Retyping the records exactly is the whole task.

[RECORDS FOR THE TASK Boundary: Start]

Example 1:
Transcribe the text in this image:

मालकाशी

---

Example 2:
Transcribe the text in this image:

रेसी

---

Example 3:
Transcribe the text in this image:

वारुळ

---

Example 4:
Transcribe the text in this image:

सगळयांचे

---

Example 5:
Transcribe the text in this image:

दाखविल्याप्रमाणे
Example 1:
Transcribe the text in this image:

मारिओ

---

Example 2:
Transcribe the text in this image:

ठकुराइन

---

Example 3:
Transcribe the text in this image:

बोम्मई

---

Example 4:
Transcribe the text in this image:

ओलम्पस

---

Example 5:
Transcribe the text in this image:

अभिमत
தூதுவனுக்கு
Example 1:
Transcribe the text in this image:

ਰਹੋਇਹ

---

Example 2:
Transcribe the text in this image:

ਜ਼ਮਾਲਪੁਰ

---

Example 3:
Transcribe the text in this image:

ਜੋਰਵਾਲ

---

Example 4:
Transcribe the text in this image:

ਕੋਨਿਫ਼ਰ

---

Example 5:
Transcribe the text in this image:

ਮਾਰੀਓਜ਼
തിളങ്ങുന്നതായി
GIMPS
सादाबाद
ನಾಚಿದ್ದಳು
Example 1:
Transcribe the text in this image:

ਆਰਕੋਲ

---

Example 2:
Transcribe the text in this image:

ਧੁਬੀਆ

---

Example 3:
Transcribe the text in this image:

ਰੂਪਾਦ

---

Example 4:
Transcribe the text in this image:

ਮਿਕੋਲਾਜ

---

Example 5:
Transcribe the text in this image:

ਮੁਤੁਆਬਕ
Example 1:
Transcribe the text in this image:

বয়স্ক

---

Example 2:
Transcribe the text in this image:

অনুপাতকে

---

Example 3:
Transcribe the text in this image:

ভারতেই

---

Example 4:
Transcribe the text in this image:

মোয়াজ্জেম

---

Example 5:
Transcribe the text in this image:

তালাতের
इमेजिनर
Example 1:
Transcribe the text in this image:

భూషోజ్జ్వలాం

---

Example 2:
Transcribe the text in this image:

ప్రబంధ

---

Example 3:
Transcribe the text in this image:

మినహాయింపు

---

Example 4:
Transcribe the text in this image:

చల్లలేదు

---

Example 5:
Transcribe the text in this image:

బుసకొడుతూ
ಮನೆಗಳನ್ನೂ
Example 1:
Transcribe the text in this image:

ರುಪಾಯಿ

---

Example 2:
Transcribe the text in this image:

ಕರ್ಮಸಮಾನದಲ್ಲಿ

[RECORDS FOR THE TASK Boundary: End]

### EXPECTED ANSWER
Example 1:
Transcribe the text in this image:

मालकाशी

---

Example 2:
Transcribe the text in this image:

रेसी

---

Example 3:
Transcribe the text in this image:

वारुळ

---

Example 4:
Transcribe the text in this image:

सगळयांचे

---

Example 5:
Transcribe the text in this image:

दाखविल्याप्रमाणे
Example 1:
Transcribe the text in this image:

मारिओ

---

Example 2:
Transcribe the text in this image:

ठकुराइन

---

Example 3:
Transcribe the text in this image:

बोम्मई

---

Example 4:
Transcribe the text in this image:

ओलम्पस

---

Example 5:
Transcribe the text in this image:

अभिमत
தூதுவனுக்கு
Example 1:
Transcribe the text in this image:

ਰਹੋਇਹ

---

Example 2:
Transcribe the text in this image:

ਜ਼ਮਾਲਪੁਰ

---

Example 3:
Transcribe the text in this image:

ਜੋਰਵਾਲ

---

Example 4:
Transcribe the text in this image:

ਕੋਨਿਫ਼ਰ

---

Example 5:
Transcribe the text in this image:

ਮਾਰੀਓਜ਼
തിളങ്ങുന്നതായി
GIMPS
सादाबाद
ನಾಚಿದ್ದಳು
Example 1:
Transcribe the text in this image:

ਆਰਕੋਲ

---

Example 2:
Transcribe the text in this image:

ਧੁਬੀਆ

---

Example 3:
Transcribe the text in this image:

ਰੂਪਾਦ

---

Example 4:
Transcribe the text in this image:

ਮਿਕੋਲਾਜ

---

Example 5:
Transcribe the text in this image:

ਮੁਤੁਆਬਕ
Example 1:
Transcribe the text in this image:

বয়স্ক

---

Example 2:
Transcribe the text in this image:

অনুপাতকে

---

Example 3:
Transcribe the text in this image:

ভারতেই

---

Example 4:
Transcribe the text in this image:

মোয়াজ্জেম

---

Example 5:
Transcribe the text in this image:

তালাতের
इमेजिनर
Example 1:
Transcribe the text in this image:

భూషోజ్జ్వలాం

---

Example 2:
Transcribe the text in this image:

ప్రబంధ

---

Example 3:
Transcribe the text in this image:

మినహాయింపు

---

Example 4:
Transcribe the text in this image:

చల్లలేదు

---

Example 5:
Transcribe the text in this image:

బుసకొడుతూ
ಮನೆಗಳನ್ನೂ
Example 1:
Transcribe the text in this image:

ರುಪಾಯಿ

---

Example 2:
Transcribe the text in this image:

ಕರ್ಮಸಮಾನದಲ್ಲಿ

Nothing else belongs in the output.